TASK ITEM:
With the line that contains "ence the magnetic field in a manner" as the final line, return every line from the start of the data below exactly.

DATA TO USE:
::::

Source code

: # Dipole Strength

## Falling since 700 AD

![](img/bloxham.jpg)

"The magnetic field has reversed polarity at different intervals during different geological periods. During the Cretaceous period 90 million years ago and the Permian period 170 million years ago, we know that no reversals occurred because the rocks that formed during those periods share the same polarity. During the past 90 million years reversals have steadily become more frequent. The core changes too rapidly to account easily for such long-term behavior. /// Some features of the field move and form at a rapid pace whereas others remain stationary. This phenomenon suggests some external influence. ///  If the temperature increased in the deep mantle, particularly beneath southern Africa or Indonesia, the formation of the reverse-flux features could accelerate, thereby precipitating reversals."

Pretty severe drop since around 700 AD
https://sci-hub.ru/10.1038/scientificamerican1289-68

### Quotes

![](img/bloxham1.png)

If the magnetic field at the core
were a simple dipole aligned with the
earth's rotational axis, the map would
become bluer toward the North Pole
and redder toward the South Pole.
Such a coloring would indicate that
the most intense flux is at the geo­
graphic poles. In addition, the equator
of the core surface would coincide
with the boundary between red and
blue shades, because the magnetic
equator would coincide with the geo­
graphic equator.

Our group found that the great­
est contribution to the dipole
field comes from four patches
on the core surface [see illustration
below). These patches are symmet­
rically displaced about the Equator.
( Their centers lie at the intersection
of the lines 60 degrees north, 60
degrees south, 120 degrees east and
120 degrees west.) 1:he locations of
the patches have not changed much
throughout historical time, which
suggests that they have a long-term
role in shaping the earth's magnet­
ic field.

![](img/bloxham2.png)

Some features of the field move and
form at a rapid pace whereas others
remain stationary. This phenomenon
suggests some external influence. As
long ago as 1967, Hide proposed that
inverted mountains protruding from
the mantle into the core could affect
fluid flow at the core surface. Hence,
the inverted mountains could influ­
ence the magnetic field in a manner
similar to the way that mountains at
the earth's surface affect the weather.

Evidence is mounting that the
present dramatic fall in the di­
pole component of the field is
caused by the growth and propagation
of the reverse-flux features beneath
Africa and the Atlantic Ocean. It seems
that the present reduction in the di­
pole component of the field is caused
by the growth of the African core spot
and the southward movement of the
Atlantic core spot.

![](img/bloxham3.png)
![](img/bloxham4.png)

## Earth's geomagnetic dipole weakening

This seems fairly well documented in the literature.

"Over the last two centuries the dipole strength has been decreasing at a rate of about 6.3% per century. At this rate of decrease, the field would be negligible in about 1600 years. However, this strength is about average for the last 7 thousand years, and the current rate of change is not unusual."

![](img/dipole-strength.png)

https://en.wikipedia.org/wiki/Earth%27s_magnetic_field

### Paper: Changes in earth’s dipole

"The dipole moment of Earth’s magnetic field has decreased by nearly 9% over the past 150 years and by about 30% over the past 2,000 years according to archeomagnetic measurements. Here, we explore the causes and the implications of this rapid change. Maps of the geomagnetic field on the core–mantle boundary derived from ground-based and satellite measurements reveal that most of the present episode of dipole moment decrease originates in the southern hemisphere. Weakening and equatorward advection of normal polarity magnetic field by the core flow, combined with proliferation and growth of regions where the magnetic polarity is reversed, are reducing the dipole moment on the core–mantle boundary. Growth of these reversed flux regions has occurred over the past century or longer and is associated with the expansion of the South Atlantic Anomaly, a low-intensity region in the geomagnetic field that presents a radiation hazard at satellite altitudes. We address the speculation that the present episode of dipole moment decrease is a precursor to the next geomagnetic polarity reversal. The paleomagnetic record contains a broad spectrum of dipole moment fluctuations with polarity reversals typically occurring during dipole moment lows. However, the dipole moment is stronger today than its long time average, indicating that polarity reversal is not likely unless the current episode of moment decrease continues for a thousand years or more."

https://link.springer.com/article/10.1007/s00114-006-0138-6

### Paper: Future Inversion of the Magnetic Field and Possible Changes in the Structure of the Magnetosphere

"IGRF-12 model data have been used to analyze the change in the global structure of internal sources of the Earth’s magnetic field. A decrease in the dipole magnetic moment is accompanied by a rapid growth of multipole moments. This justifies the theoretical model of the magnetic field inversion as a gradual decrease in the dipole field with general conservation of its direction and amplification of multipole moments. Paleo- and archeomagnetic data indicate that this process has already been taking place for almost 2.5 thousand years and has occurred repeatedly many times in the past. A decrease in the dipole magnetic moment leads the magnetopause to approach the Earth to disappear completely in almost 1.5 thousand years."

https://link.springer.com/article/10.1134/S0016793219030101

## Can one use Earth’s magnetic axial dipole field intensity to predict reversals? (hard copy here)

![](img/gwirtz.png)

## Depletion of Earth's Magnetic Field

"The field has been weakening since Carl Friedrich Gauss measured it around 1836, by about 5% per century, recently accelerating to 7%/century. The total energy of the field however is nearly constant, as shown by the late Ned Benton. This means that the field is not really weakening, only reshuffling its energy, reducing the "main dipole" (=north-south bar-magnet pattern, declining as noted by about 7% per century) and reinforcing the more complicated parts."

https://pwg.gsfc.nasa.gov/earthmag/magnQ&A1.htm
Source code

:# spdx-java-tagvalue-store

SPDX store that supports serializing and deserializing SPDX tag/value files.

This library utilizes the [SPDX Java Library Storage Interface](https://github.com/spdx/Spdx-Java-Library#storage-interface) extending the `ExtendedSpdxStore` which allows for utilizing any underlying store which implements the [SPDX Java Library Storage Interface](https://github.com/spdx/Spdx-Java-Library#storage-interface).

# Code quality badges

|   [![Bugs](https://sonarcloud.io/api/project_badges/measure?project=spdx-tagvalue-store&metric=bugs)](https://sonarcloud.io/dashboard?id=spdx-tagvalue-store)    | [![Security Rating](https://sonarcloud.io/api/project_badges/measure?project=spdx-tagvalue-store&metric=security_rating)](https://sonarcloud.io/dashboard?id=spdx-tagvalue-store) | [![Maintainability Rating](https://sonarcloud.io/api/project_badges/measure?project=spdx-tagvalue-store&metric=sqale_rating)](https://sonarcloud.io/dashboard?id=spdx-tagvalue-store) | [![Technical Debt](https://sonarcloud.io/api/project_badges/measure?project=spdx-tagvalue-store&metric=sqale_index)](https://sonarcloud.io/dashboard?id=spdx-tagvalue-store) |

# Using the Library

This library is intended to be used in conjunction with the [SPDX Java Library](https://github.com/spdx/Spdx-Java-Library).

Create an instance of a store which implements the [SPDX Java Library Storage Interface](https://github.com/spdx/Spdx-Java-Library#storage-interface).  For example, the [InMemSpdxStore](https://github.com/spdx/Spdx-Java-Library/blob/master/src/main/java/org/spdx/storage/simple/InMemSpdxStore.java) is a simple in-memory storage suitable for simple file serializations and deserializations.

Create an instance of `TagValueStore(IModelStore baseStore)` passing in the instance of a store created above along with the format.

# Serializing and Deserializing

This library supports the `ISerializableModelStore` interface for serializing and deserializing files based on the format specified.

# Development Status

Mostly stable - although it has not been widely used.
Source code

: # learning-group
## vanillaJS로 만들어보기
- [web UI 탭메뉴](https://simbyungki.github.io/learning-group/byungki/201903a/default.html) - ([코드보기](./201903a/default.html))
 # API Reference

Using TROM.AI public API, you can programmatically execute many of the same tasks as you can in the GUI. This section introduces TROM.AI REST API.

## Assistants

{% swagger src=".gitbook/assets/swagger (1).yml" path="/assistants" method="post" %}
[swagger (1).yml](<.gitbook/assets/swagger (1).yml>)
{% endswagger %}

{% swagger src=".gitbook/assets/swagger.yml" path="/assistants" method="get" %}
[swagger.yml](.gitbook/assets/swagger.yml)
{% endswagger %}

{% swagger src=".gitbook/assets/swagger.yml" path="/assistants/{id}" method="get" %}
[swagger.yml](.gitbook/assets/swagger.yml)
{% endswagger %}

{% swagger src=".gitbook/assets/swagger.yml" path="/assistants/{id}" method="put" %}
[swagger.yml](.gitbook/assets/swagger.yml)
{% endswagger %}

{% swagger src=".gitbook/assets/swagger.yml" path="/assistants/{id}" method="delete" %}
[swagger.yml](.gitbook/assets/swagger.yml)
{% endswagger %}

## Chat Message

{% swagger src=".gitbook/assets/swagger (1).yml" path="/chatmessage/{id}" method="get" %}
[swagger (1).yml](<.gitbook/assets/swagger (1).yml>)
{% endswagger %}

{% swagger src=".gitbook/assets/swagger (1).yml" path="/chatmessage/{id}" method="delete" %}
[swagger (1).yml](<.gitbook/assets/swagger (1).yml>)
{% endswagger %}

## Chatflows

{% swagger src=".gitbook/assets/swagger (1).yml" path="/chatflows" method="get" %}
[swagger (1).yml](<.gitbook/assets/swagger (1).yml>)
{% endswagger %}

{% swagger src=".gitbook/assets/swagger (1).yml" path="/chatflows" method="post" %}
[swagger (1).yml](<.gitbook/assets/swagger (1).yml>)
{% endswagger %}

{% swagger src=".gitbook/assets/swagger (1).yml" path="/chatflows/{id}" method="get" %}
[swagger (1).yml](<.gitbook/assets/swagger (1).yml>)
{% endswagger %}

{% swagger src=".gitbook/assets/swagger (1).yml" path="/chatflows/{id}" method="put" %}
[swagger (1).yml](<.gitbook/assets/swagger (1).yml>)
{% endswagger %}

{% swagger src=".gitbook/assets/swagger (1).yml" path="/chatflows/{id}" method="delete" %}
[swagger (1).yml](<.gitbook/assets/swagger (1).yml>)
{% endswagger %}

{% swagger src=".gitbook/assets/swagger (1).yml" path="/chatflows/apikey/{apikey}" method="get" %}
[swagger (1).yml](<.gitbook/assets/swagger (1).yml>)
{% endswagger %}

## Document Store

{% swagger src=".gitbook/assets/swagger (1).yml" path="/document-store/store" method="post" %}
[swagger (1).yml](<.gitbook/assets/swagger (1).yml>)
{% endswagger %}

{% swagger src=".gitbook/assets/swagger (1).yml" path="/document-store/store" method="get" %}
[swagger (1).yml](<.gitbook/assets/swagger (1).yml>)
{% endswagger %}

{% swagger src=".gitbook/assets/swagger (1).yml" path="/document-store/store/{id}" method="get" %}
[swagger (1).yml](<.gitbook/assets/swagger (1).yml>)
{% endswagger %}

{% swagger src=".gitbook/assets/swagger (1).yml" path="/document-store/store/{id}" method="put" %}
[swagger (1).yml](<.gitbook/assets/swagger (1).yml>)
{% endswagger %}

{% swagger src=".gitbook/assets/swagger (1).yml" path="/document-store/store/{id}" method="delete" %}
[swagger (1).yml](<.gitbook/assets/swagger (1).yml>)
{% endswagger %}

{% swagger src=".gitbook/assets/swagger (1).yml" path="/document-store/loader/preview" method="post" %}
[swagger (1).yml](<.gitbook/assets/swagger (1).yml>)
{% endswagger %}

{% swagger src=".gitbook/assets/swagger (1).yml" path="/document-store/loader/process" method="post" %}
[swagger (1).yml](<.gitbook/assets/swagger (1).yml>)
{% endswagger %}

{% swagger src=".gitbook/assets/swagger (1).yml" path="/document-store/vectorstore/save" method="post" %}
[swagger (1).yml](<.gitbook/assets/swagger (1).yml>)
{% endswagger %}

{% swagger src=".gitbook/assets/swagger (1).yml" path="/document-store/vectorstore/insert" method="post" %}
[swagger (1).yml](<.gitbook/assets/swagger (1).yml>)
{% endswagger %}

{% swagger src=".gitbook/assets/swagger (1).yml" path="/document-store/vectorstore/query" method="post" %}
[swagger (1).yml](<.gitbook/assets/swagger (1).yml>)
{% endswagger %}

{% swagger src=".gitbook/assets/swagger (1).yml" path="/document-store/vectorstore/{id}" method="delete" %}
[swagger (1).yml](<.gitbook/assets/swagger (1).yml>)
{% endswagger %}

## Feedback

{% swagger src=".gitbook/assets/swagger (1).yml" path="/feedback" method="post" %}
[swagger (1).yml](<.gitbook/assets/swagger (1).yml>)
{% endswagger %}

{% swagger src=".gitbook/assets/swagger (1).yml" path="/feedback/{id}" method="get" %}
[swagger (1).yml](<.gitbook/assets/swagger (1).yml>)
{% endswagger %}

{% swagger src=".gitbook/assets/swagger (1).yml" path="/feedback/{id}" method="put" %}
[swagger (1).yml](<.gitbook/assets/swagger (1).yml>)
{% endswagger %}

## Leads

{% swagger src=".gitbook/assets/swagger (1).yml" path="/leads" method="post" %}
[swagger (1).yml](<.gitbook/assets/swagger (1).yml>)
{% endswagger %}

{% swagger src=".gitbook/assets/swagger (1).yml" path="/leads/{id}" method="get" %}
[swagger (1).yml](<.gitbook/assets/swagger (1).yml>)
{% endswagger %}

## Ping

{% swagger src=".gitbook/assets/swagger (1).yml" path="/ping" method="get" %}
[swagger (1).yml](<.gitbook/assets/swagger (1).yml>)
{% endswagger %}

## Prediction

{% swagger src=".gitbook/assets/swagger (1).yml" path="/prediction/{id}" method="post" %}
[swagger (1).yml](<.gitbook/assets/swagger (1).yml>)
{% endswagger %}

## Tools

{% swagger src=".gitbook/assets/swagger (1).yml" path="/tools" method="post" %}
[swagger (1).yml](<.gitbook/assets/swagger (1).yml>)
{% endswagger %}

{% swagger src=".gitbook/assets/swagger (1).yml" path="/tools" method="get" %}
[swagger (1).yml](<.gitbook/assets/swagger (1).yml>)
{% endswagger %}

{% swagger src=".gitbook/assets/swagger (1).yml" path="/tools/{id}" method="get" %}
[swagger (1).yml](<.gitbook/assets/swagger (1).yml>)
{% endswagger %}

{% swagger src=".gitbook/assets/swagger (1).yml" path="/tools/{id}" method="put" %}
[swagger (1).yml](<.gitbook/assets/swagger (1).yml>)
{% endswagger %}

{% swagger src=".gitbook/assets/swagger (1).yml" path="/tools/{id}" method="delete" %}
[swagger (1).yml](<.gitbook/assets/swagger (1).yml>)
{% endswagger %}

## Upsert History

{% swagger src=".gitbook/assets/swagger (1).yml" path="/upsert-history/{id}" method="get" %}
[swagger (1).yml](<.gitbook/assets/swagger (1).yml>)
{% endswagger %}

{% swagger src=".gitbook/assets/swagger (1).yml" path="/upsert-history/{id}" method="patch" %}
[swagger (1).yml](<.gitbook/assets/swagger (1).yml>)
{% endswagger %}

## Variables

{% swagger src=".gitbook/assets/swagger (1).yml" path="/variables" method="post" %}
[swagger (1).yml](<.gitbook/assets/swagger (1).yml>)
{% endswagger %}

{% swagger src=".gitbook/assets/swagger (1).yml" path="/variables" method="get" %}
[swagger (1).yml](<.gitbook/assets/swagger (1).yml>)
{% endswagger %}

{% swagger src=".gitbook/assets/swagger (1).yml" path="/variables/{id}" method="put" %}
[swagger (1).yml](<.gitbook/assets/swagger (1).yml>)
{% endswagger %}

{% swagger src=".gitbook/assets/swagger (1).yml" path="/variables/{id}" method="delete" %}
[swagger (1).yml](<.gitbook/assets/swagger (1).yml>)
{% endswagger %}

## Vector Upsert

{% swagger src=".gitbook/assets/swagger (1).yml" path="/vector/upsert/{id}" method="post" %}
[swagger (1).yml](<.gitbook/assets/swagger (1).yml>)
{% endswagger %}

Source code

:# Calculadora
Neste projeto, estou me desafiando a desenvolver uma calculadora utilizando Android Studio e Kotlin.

::::

TASK SOLUTION:
Source code

: # Dipole Strength

## Falling since 700 AD

![](img/bloxham.jpg)

"The magnetic field has reversed polarity at different intervals during different geological periods. During the Cretaceous period 90 million years ago and the Permian period 170 million years ago, we know that no reversals occurred because the rocks that formed during those periods share the same polarity. During the past 90 million years reversals have steadily become more frequent. The core changes too rapidly to account easily for such long-term behavior. /// Some features of the field move and form at a rapid pace whereas others remain stationary. This phenomenon suggests some external influence. ///  If the temperature increased in the deep mantle, particularly beneath southern Africa or Indonesia, the formation of the reverse-flux features could accelerate, thereby precipitating reversals."

Pretty severe drop since around 700 AD
https://sci-hub.ru/10.1038/scientificamerican1289-68

### Quotes

![](img/bloxham1.png)

If the magnetic field at the core
were a simple dipole aligned with the
earth's rotational axis, the map would
become bluer toward the North Pole
and redder toward the South Pole.
Such a coloring would indicate that
the most intense flux is at the geo­
graphic poles. In addition, the equator
of the core surface would coincide
with the boundary between red and
blue shades, because the magnetic
equator would coincide with the geo­
graphic equator.

Our group found that the great­
est contribution to the dipole
field comes from four patches
on the core surface [see illustration
below). These patches are symmet­
rically displaced about the Equator.
( Their centers lie at the intersection
of the lines 60 degrees north, 60
degrees south, 120 degrees east and
120 degrees west.) 1:he locations of
the patches have not changed much
throughout historical time, which
suggests that they have a long-term
role in shaping the earth's magnet­
ic field.

![](img/bloxham2.png)

Some features of the field move and
form at a rapid pace whereas others
remain stationary. This phenomenon
suggests some external influence. As
long ago as 1967, Hide proposed that
inverted mountains protruding from
the mantle into the core could affect
fluid flow at the core surface. Hence,
the inverted mountains could influ­
ence the magnetic field in a manner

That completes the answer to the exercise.